**What to work on:** Reproduce the part of the passage on attribute kinds that opens with the words containing "regular categorical attributes." and closes with "Tables) with City.", renaming "Master Tables" to "Reference Tables" wherever it occurs.

**Exercise passage:**
————
The following kinds of attributes are distinguished:

regular categorical attributes. Examples: City, Country, Part, Supplier, etc. These attributes typically require Master Tables for encoding.
attribute aliases - attributes that essentially refer to another attribute. Example: Customer City attribute would refer to City. Constructs like this allow to introduce also Supplier City attribute referring to the same City, while disambiguating definitions and query formulations. Both Customer City and Supplier City would share encoders (Master Tables) with City.
ordered attributes - attributes that are ordered naturally or via a transformation. Examples: Year, Price, Age, Longitude, Latitude, etc. Attributes like this are used in queries with range filters. They are typically encoded via transformations rather than Master Tables.
composite attributes - attributes that consist of other attributes. Example: Date = (Day, Month, Year). A natural representation for a value of such attribute is a tuple of values, however they may have a different representation in the data, such as an integer (e.g. Julian day for Date). In the latter case, declaration of composite attribute must include binding expressions for assembling the attribute value from its component values and determining component values from the composite value. In SSB, for example, composite attribute YearMonthNum, for which a value looks like 199904, clearly consists of Year (1999) and MonthNum (04). Composite attribute and its components share appropriate bits in the composite key. The names of both the composite attribute and its components can be used in the queries. If bindings for components of a composite attribute are defined, there is no need to define the binding for the attribute itself.

Relationships between metadata elements

Logical and physical metadata elements (attributes and columns) can enter relationships which are important for analysis. The main ones are dependency relationships and equivalence relationships. Each relationship must have bindings to appropriate data in order for Cascade system to take advantage of it. An instance of a relationship is called a rule.

While attributes are global to the project, they enter into relationships within some context, hence rules must declared within the context of some source. The bindings for the rules must be to physical elements within that source.

Dependency rules

Dependency rules establish functional dependency between attributes, e.g. that Country is a function of City (each City has only one Country), or between groups of attributes ("star rules"). The independent variables (first argument) of the star rule are often called dimensions; they would need to be encoded. If they also serve as independent variables of simple dependency rules (such as dependency between City and Country), we say that dimension has an associated hierarchy, and the dependent variables (second arguments) in those rules are called levels of the hierarchy. Some BI products call them dimensions as well. To avoid confusion, Cascade deliberately stays away from this terminology.
————
**Data under study:**
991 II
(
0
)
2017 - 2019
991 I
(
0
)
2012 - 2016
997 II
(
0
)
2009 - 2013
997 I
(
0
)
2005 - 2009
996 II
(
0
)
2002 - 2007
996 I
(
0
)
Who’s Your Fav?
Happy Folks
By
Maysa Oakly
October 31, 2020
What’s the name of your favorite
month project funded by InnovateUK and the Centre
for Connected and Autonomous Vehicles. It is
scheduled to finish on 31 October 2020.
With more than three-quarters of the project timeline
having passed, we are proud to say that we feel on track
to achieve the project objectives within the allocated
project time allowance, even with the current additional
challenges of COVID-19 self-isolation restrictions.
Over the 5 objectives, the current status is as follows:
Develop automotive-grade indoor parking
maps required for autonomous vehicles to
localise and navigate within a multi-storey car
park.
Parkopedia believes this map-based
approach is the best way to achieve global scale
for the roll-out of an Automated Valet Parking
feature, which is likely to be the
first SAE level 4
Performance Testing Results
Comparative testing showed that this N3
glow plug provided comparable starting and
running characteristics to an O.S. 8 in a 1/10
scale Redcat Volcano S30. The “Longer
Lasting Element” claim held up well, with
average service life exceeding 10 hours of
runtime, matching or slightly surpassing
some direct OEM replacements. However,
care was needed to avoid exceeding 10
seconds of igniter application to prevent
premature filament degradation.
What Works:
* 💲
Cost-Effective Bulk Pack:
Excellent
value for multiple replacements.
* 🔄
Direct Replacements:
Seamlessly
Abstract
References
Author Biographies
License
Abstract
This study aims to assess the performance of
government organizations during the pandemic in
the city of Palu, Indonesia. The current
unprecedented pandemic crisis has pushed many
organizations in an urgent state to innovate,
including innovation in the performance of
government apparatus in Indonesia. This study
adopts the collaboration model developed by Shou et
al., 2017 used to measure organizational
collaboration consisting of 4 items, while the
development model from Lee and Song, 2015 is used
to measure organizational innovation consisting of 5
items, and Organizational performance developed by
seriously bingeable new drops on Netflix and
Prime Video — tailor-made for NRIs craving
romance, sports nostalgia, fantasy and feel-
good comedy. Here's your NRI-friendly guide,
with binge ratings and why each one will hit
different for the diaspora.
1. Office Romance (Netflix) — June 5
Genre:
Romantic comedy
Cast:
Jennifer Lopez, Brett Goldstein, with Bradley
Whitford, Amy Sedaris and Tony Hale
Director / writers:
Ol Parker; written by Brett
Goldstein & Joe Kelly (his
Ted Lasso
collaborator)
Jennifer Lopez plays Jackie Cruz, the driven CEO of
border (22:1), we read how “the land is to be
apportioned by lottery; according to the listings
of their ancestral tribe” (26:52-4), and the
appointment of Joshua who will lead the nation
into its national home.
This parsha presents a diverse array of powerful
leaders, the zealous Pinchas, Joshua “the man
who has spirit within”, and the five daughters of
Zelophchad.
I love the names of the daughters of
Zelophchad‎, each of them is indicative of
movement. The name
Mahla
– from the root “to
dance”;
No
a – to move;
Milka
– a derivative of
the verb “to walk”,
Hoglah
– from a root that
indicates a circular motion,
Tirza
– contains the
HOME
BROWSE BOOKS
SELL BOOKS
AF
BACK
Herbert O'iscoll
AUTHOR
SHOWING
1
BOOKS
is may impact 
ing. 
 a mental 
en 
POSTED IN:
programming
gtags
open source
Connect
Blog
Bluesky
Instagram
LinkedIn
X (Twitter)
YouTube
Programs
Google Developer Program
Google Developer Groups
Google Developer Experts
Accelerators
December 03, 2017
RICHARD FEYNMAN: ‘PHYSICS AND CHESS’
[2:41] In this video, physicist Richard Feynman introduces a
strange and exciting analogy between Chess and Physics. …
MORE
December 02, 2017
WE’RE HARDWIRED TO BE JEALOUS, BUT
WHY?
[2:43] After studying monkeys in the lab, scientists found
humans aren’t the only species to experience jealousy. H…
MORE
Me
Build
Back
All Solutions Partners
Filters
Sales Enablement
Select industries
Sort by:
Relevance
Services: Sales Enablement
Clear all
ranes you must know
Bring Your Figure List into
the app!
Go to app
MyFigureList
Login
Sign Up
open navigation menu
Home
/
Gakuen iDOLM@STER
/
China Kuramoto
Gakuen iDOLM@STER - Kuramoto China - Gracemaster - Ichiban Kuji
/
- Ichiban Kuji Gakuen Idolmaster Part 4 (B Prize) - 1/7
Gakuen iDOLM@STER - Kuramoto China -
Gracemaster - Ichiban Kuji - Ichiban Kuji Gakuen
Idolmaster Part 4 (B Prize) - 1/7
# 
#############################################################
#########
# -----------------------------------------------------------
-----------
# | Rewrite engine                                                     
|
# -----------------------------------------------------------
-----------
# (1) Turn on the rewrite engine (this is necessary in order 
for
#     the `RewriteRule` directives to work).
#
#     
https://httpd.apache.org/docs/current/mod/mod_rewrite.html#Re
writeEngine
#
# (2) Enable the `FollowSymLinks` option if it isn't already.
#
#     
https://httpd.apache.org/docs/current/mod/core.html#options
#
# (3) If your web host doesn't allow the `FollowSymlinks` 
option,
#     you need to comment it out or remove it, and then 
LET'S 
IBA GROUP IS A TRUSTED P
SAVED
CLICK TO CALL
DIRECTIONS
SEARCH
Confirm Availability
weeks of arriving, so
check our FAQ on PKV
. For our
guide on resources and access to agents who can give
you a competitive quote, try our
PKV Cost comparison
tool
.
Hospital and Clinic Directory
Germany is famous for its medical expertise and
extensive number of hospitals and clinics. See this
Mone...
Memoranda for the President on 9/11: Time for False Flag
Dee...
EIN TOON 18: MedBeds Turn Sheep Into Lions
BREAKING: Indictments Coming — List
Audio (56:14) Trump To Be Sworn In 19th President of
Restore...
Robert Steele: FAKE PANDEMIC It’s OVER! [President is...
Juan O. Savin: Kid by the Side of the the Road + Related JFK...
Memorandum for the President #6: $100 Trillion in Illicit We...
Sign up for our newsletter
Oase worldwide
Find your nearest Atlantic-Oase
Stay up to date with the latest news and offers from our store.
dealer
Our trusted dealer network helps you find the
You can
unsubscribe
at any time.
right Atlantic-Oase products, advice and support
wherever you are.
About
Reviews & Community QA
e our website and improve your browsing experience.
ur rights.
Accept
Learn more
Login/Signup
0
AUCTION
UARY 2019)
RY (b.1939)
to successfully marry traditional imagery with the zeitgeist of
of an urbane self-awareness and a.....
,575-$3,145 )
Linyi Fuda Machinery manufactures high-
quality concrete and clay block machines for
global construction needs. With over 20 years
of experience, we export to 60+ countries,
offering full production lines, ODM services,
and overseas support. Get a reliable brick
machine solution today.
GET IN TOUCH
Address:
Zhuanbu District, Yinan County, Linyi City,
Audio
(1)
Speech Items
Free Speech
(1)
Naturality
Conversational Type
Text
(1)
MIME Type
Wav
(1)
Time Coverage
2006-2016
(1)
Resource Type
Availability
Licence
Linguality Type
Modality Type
————
**Reply to the task:**
regular categorical attributes. Examples: City, Country, Part, Supplier, etc. These attributes typically require Reference Tables for encoding.
attribute aliases - attributes that essentially refer to another attribute. Example: Customer City attribute would refer to City. Constructs like this allow to introduce also Supplier City attribute referring to the same City, while disambiguating definitions and query formulations. Both Customer City and Supplier City would share encoders (Reference Tables) with City.